If the statement “true does not equal true” is true, but the statement “false equals true” is false, we have a contradiction, and thus “false equals true” is true.

But in Coq, we actually go in reverse:

We can prove that “false equals true” is a true statement in a world where “true does not equal true,” owing to the fact that they are both falsehoods.

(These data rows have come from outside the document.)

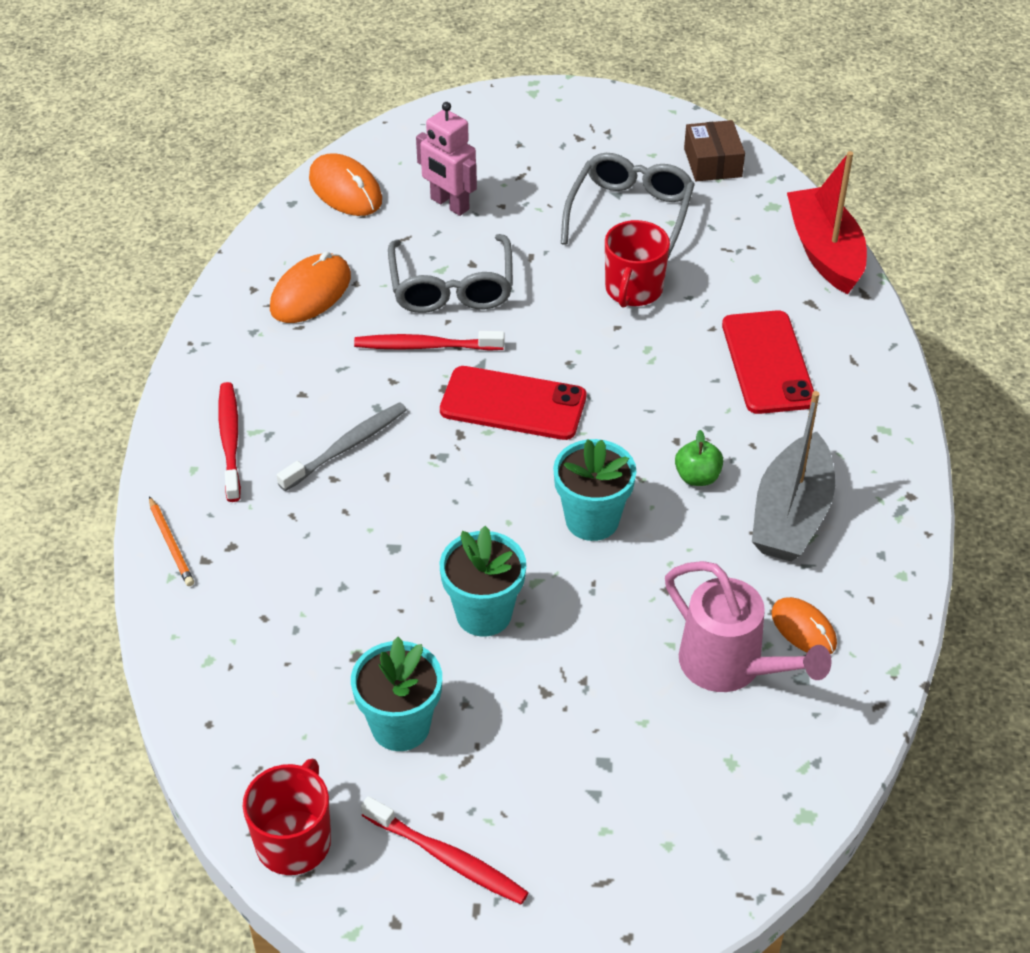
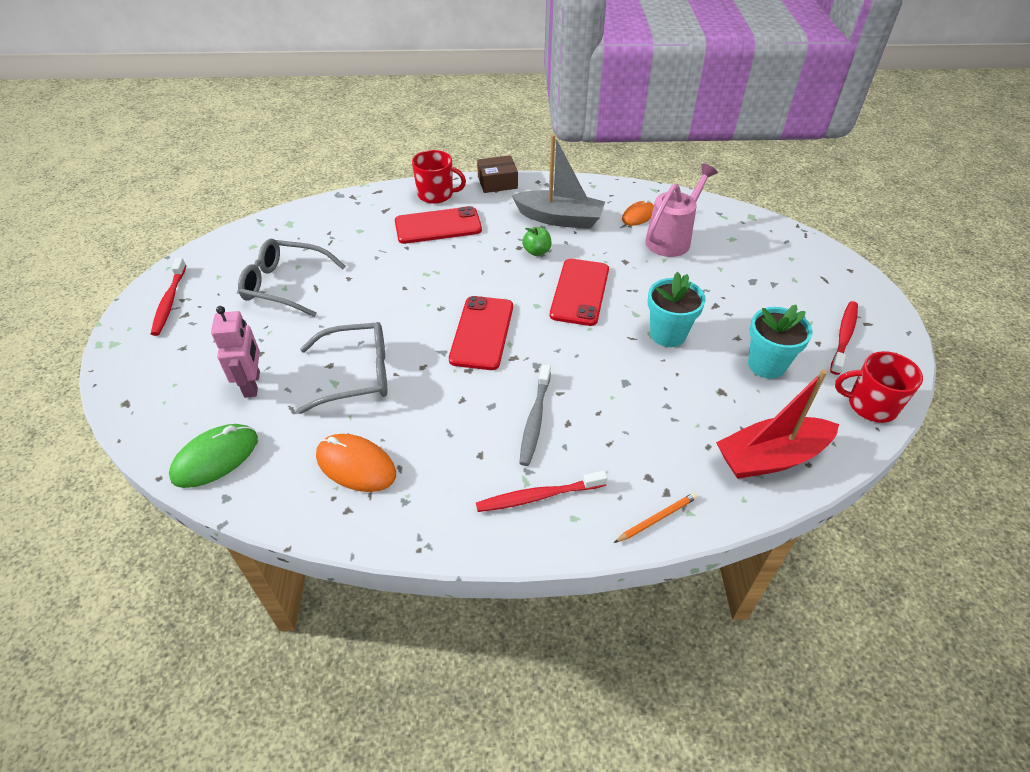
camera: 95 degrees left, 0 degrees up
(345, 189) = (215, 458): orange mouse -> green mouse
(346, 447) = (535, 419): grey toothbrush -> grey toothbrush turned 120 degrees counterclockwise
(426, 346) = (424, 383): red toothbrush -> red toothbrush (170, 301)
(449, 204) = (252, 384): pink robot -> pink robot turned 45 degrees counterclockwise
(592, 520) = (580, 292): turquoise flower pot -> red phone
(633, 290) = (367, 281): red mug -> red mug (436, 194)
(712, 162) = (236, 248): brown box -> brown box (497, 182)
(825, 252) = (338, 204): red boat -> red boat (771, 457)

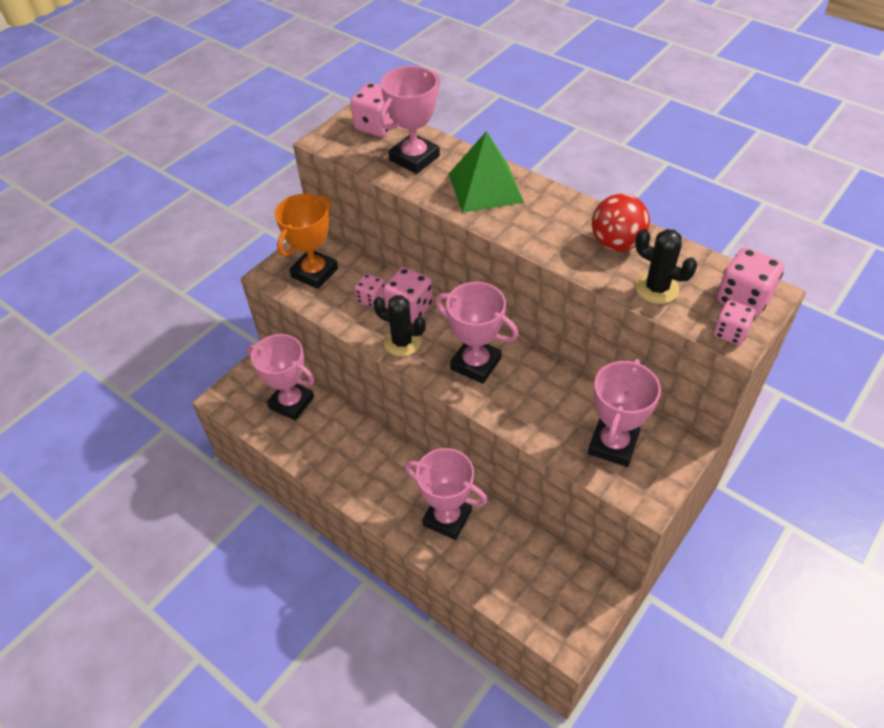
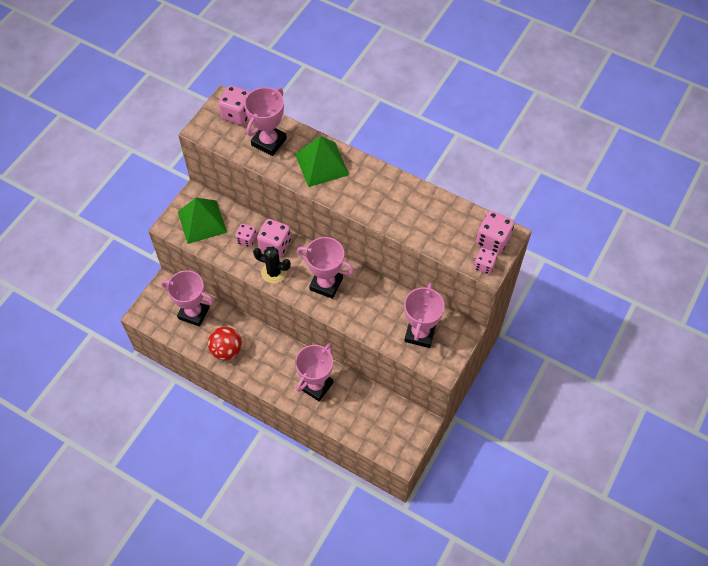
camera: 10 degrees left, 10 degrees up
(314, 273) = (202, 221): orange trophy -> green pyramid
(447, 518) = (316, 385): pink trophy -> pink trophy turned 75 degrees counterclockwise
(616, 243) = (412, 204): red ball -> red ball (226, 350)
(656, 288) = (439, 237): black cactus -> none

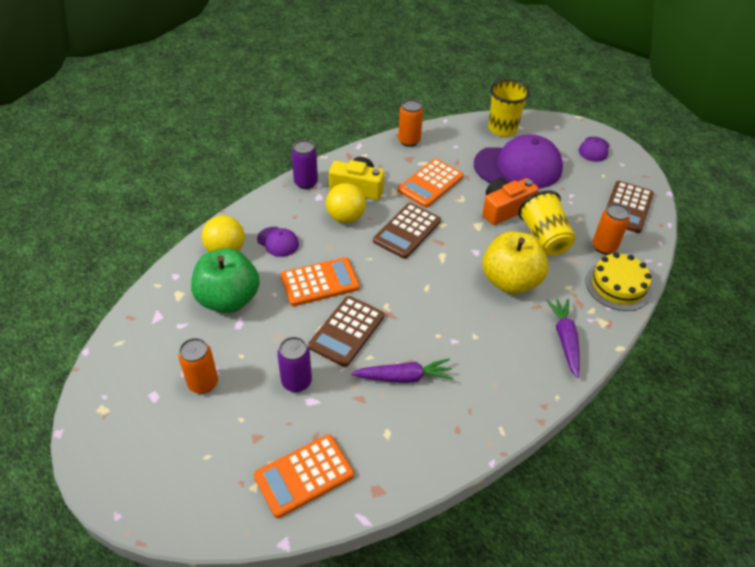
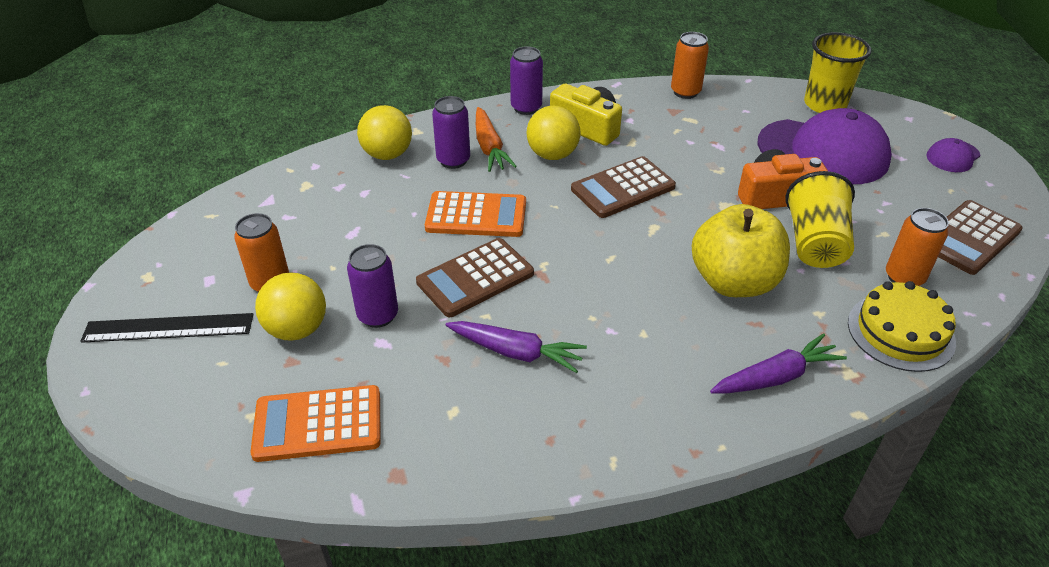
camera: 25 degrees right, 5 degrees down
(148, 444) = (168, 328): none -> black ruler
(228, 299) = (357, 205): green apple -> none
(245, 412) = (297, 329): none -> yellow ball
(278, 242) = (453, 160): purple cap -> purple can
(298, 223) = (489, 147): none -> orange carrot
(430, 183) = (686, 144): orange calculator -> none
(565, 339) = (776, 377): purple carrot -> purple carrot turned 45 degrees clockwise

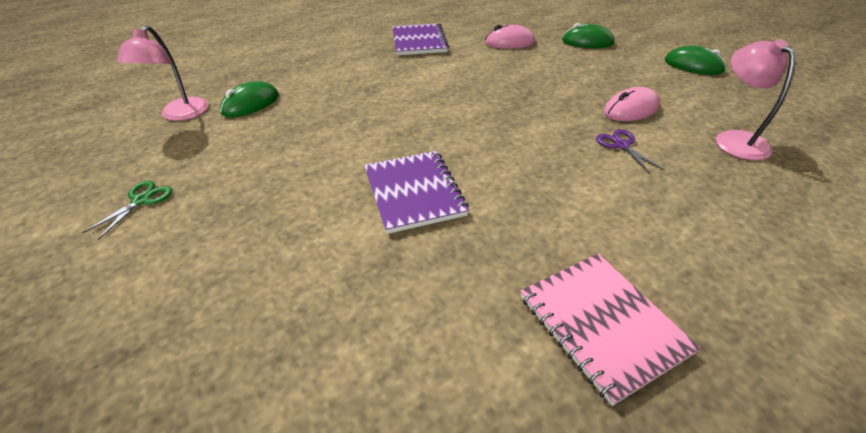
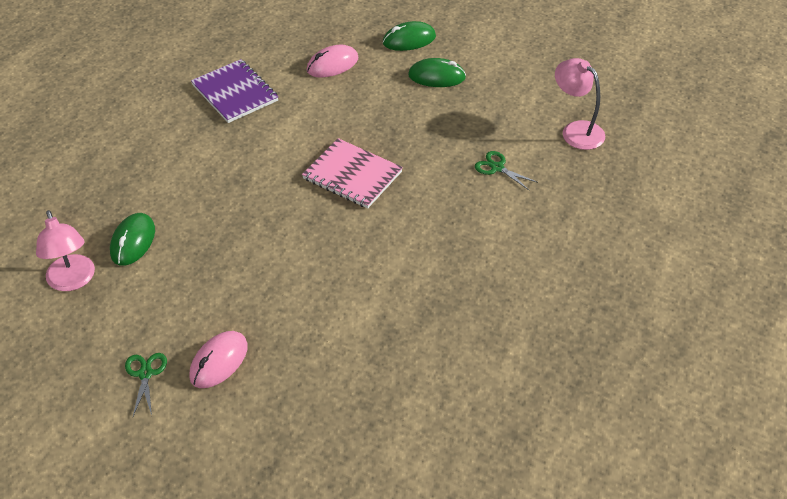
camera: 30 degrees left, 5 degrees up
(414, 192) = (366, 275): purple notebook -> none
(601, 324) = (545, 319): pink notebook -> pink notebook (352, 175)
(621, 145) = (497, 167): purple scissors -> green scissors
(631, 109) = (488, 123): pink mouse -> pink mouse (219, 362)
(693, 66) = (518, 46): green mouse -> green mouse (436, 76)

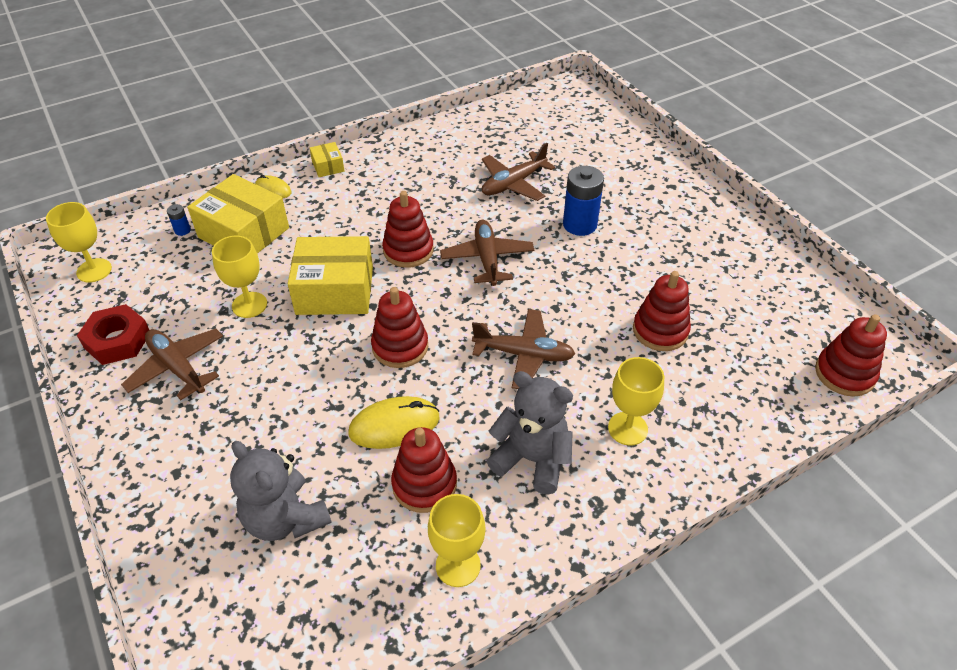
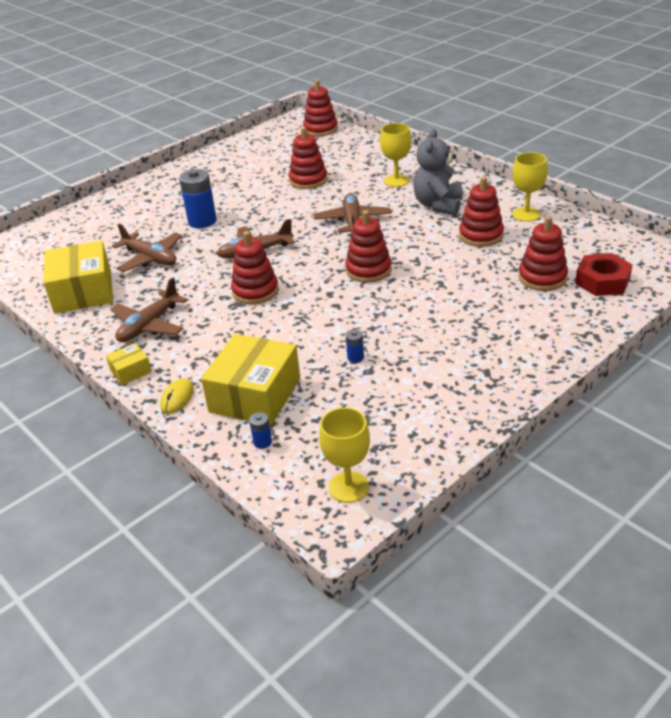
camera: 100 degrees left, 10 degrees down
(117, 340) = (436, 423): red nut -> red nut (602, 281)
(177, 368) = (447, 372): brown plane -> brown plane (149, 325)
(249, 305) = (355, 357): yellow goblet -> blue battery
(285, 518) = (542, 278): grey teddy bear -> red stacking toy
(335, 290) = (319, 316): yellow box -> yellow box (83, 291)
(394, 425) = (442, 256): yellow mouse -> none

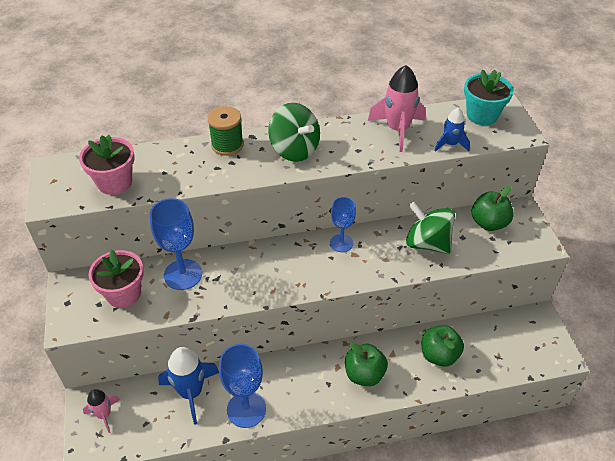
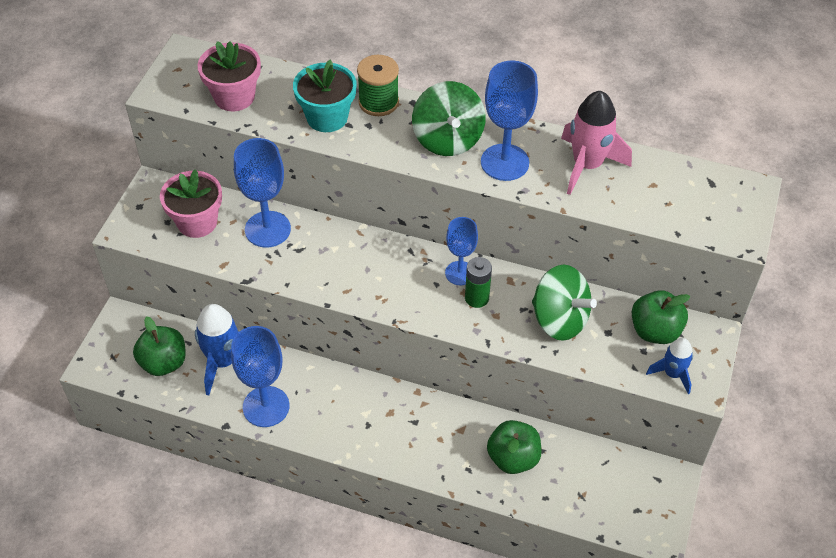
camera: 30 degrees right, 5 degrees up
(104, 415) = (129, 340): pink rocket -> none
(344, 149) = (504, 162): none -> blue goblet
(364, 374) = (413, 435): green apple -> green apple (164, 362)
(365, 254) = (476, 298): none -> green battery
(427, 243) = (559, 319): green spinning top -> green spinning top turned 150 degrees clockwise
(450, 144) = (636, 210): blue rocket -> blue rocket (672, 374)
(482, 115) = (710, 191): turquoise flower pot -> turquoise flower pot (327, 117)

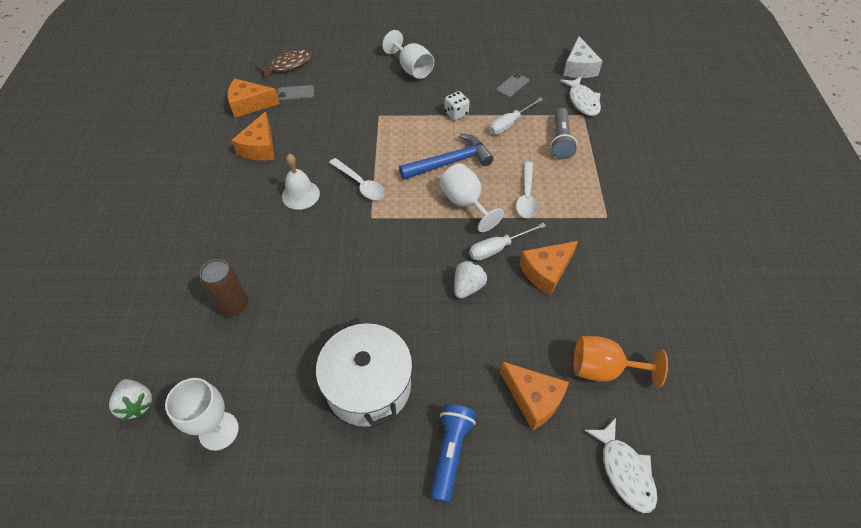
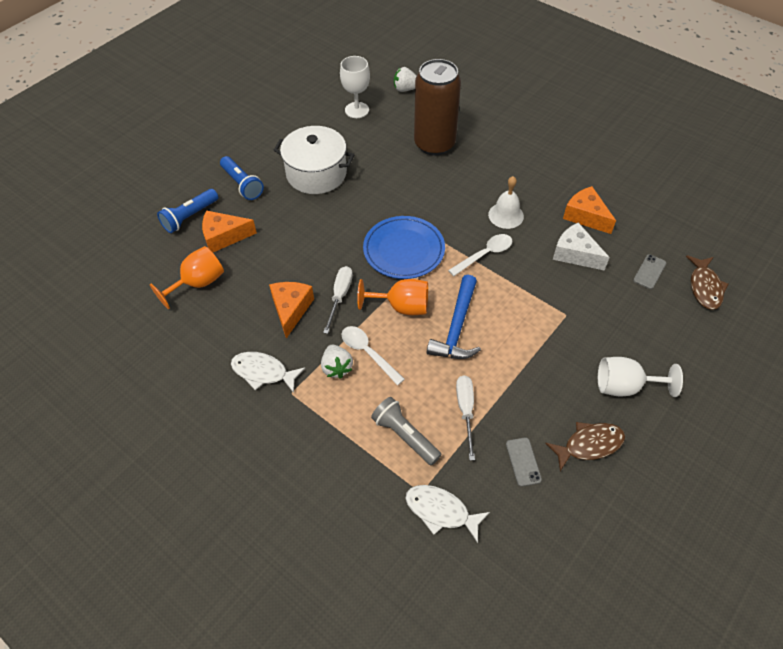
camera: 130 degrees right, 0 degrees up
(234, 305) = (434, 144): brown can -> brown can, size x1.81
(249, 105) = (654, 233): orange cheese -> none
(360, 184) = (485, 254): white spoon -> white spoon turned 150 degrees clockwise
(406, 238) = (404, 250): none -> blue plate
(456, 113) = (518, 376): white dice -> none
(465, 203) = (401, 307): white goblet -> orange goblet
(468, 287) = (328, 257): white strawberry -> white strawberry (337, 368)
(470, 66) = (589, 445): none -> brown fish
(545, 464) = (190, 217): none -> blue flashlight
(579, 68) = (500, 564): white cheese -> white cheese (575, 254)
(624, 470) = (145, 246): white fish -> white fish (263, 372)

In practice, this involves applying the `exfalso` tactic to replace the goal with `False`:

``````Lemma not_bassn_bnot__bassn : forall b st,
~ bassn (BNot b) st -> bassn b st.
Proof.
unfold not. unfold bassn. simpl. intros b st H.
destruct (beval st b); simpl in H.
- reflexivity.
- exfalso.

(* === GOAL STACK =================================================== *)

1 subgoal
b : bexp
st : state
H : true = true -> False
______________________________________(1/1)
False

``````

We then `apply H`; essentially, we’re “cancelling out” the falsehood of the goal with the falsehood of the assumption `H`:

``````
Lemma not_bassn_bnot__bassn : forall b st,
~ bassn (BNot b) st -> bassn b st.
Proof.
unfold not. unfold bassn. simpl. intros b st H.
destruct (beval st b); simpl in H.
- reflexivity.
- exfalso. apply H.

(* === GOAL STACK =================================================== *)

1 subgoal
b : bexp
st : state
H : true = true -> False
______________________________________(1/1)
true = true

``````

Finally we’re left to prove `true = true`, which is obvious:

``````Lemma not_bassn_bnot__bassn : forall b st,
~ bassn (BNot b) st -> bassn b st.
Proof.
unfold not. unfold bassn. simpl. intros b st H.
destruct (beval st b); simpl in H.
- reflexivity.
- exfalso. apply H. reflexivity.
Qed.
``````

Of course, in keeping with the term “proof by contradiction,” the `exfalso` and `apply H` steps can be replaced with `contradict H`. But I think it’s interesting to consider the actual direction the Coq proof is proceeding in, which to me isn’t so much by contradiction as it is by a “cancelling out” of related falsehoods in the context and the goal. This perspective is what ultimately helped me understand what’s going in proofs such as this one.